Task requirements -> Pictures are not part of the answer. Return the lines from the one containing "Способы оплаты" through the end of the data, both included, exactly as they appear.

Page-level text extractions ->

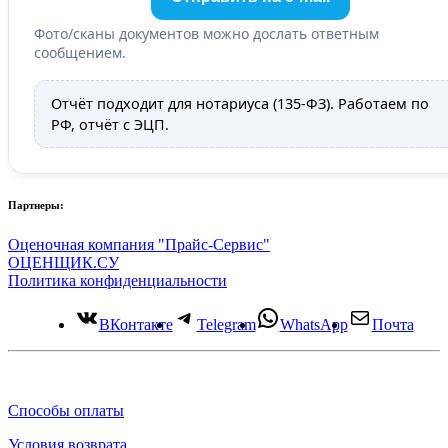
Фото/сканы документов можно дослать ответным
сообщением.
Отчёт подходит для нотариуса (135-ФЗ). Работаем по
РФ, отчёт с ЭЦП.
Партнеры:
Оценочная компания "Прайс-Сервис"
ОЦЕНЩИК.СУ
Политика конфиденциальности
ВКонтакте
Telegram
WhatsApp
Почта
Способы оплаты
Условия возврата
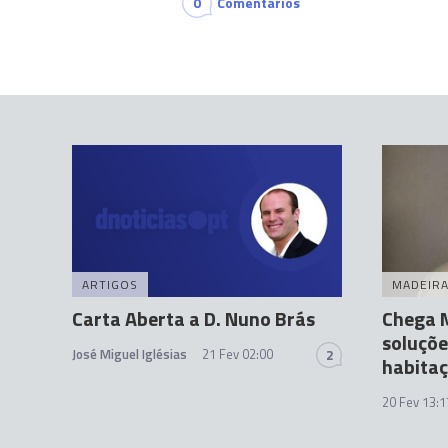
0
Comentários
ARTIGOS
MADEIR
Carta Aberta a D. Nuno Brás
Chega 
soluçõe
José Miguel Iglésias
21 Fev 02:00
2
habita
20 Fev 13:1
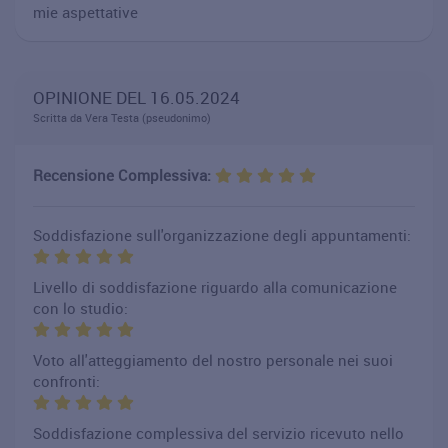
mie aspettative
OPINIONE DEL 16.05.2024
Scritta da Vera Testa (pseudonimo)
Recensione Complessiva:
Soddisfazione sull'organizzazione degli appuntamenti:
Livello di soddisfazione riguardo alla comunicazione
con lo studio:
Voto all'atteggiamento del nostro personale nei suoi
confronti:
Soddisfazione complessiva del servizio ricevuto nello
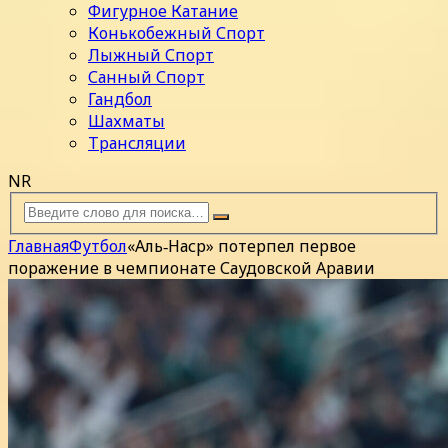
Фигурное Катание
Конькобежный Спорт
Лыжный Спорт
Санный Спорт
Гандбол
Шахматы
Трансляции
NR
Главная
Футбол
«Аль‑Наср» потерпел первое
поражение в чемпионате Саудовской Аравии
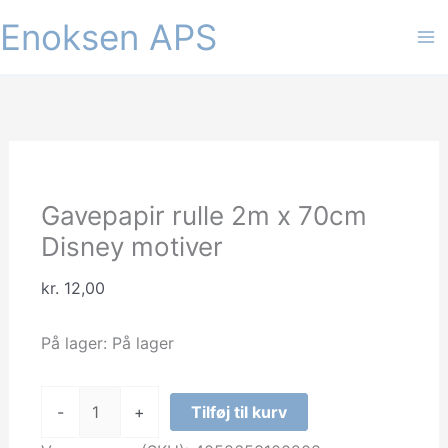
Gå
Enoksen APS
Tilbud!
Tilbud!
til
indholdet
Gavepapir rulle 2m x 70cm
Disney motiver
kr.
12,00
På lager:
På lager
Gavepapir
-
+
Tilføj til kurv
rulle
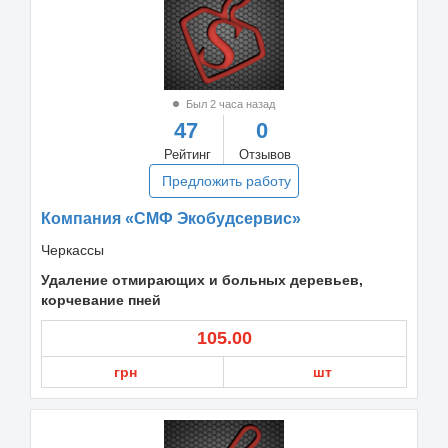
Был 2 часа назад
47
0
Рейтинг
Отзывов
Предложить работу
Компания «СМФ Экобудсервис»
Черкассы
Удаление отмирающих и больных деревьев,
корчевание пней
105.00
грн
шт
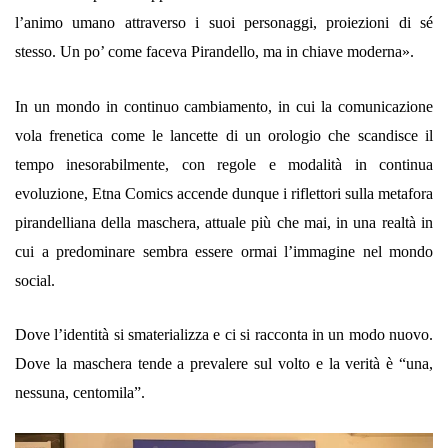
l’animo umano attraverso i suoi personaggi, proiezioni di sé
stesso. Un po’ come faceva Pirandello, ma in chiave moderna».
In un mondo in continuo cambiamento, in cui la comunicazione
vola frenetica come le lancette di un orologio che scandisce il
tempo inesorabilmente, con regole e modalità in continua
evoluzione, Etna Comics accende dunque i riflettori sulla metafora
pirandelliana della maschera, attuale più che mai, in una realtà in
cui a predominare sembra essere ormai l’immagine nel mondo
social.
Dove l’identità si smaterializza e ci si racconta in un modo nuovo.
Dove la maschera tende a prevalere sul volto e la verità è “una,
nessuna, centomila”.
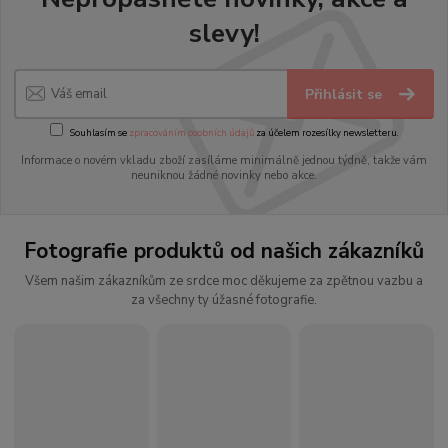
slevy!
Přihlásit se
Souhlasím se
zpracováním osobních údajů
za účelem rozesílky newsletteru.
Informace o novém vkladu zboží zasíláme minimálně jednou týdně, takže vám
neuniknou žádné novinky nebo akce.
Fotografie produktů od našich zákazníků
Všem našim zákazníkům ze srdce moc děkujeme za zpětnou vazbu a
za všechny ty úžasné fotografie.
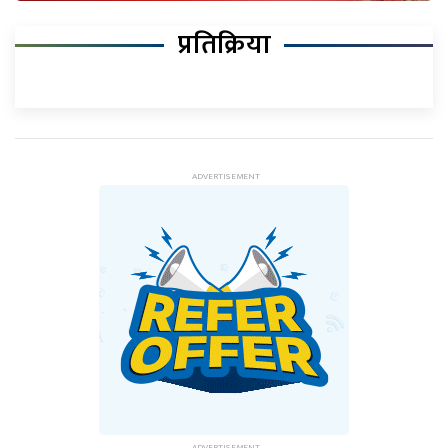
प्रतिक्रिया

Response to the exercise ->
Способы оплаты
Условия возврата
0
Comentários
ARTIGOS
MADEIR
Carta Aberta a D. Nuno Brás
Chega 
soluçõe
José Miguel Iglésias
21 Fev 02:00
2
habita
20 Fev 13:1
mie aspettative
OPINIONE DEL 16.05.2024
Scritta da Vera Testa (pseudonimo)
Recensione Complessiva:
Soddisfazione sull'organizzazione degli appuntamenti:
Livello di soddisfazione riguardo alla comunicazione
con lo studio:
Voto all'atteggiamento del nostro personale nei suoi
confronti:
Soddisfazione complessiva del servizio ricevuto nello
Фигурное Катание
Конькобежный Спорт
Лыжный Спорт
Санный Спорт
Гандбол
Шахматы
Трансляции
NR
Главная
Футбол
«Аль‑Наср» потерпел первое
поражение в чемпионате Саудовской Аравии
Gå
Enoksen APS
Tilbud!
Tilbud!
til
indholdet
Gavepapir rulle 2m x 70cm
Disney motiver
kr.
12,00
På lager:
På lager
Gavepapir
-
+
Tilføj til kurv
rulle
Был 2 часа назад
47
0
Рейтинг
Отзывов
Предложить работу
Компания «СМФ Экобудсервис»
Черкассы
Удаление отмирающих и больных деревьев,
корчевание пней
105.00
грн
шт
l’animo umano attraverso i suoi personaggi, proiezioni di sé
stesso. Un po’ come faceva Pirandello, ma in chiave moderna».
In un mondo in continuo cambiamento, in cui la comunicazione
vola frenetica come le lancette di un orologio che scandisce il
tempo inesorabilmente, con regole e modalità in continua
evoluzione, Etna Comics accende dunque i riflettori sulla metafora
pirandelliana della maschera, attuale più che mai, in una realtà in
cui a predominare sembra essere ormai l’immagine nel mondo
social.
Dove l’identità si smaterializza e ci si racconta in un modo nuovo.
Dove la maschera tende a prevalere sul volto e la verità è “una,
nessuna, centomila”.
slevy!
Přihlásit se
Souhlasím se
zpracováním osobních údajů
za účelem rozesílky newsletteru.
Informace o novém vkladu zboží zasíláme minimálně jednou týdně, takže vám
neuniknou žádné novinky nebo akce.
Fotografie produktů od našich zákazníků
Všem našim zákazníkům ze srdce moc děkujeme za zpětnou vazbu a
za všechny ty úžasné fotografie.
प्रतिक्रिया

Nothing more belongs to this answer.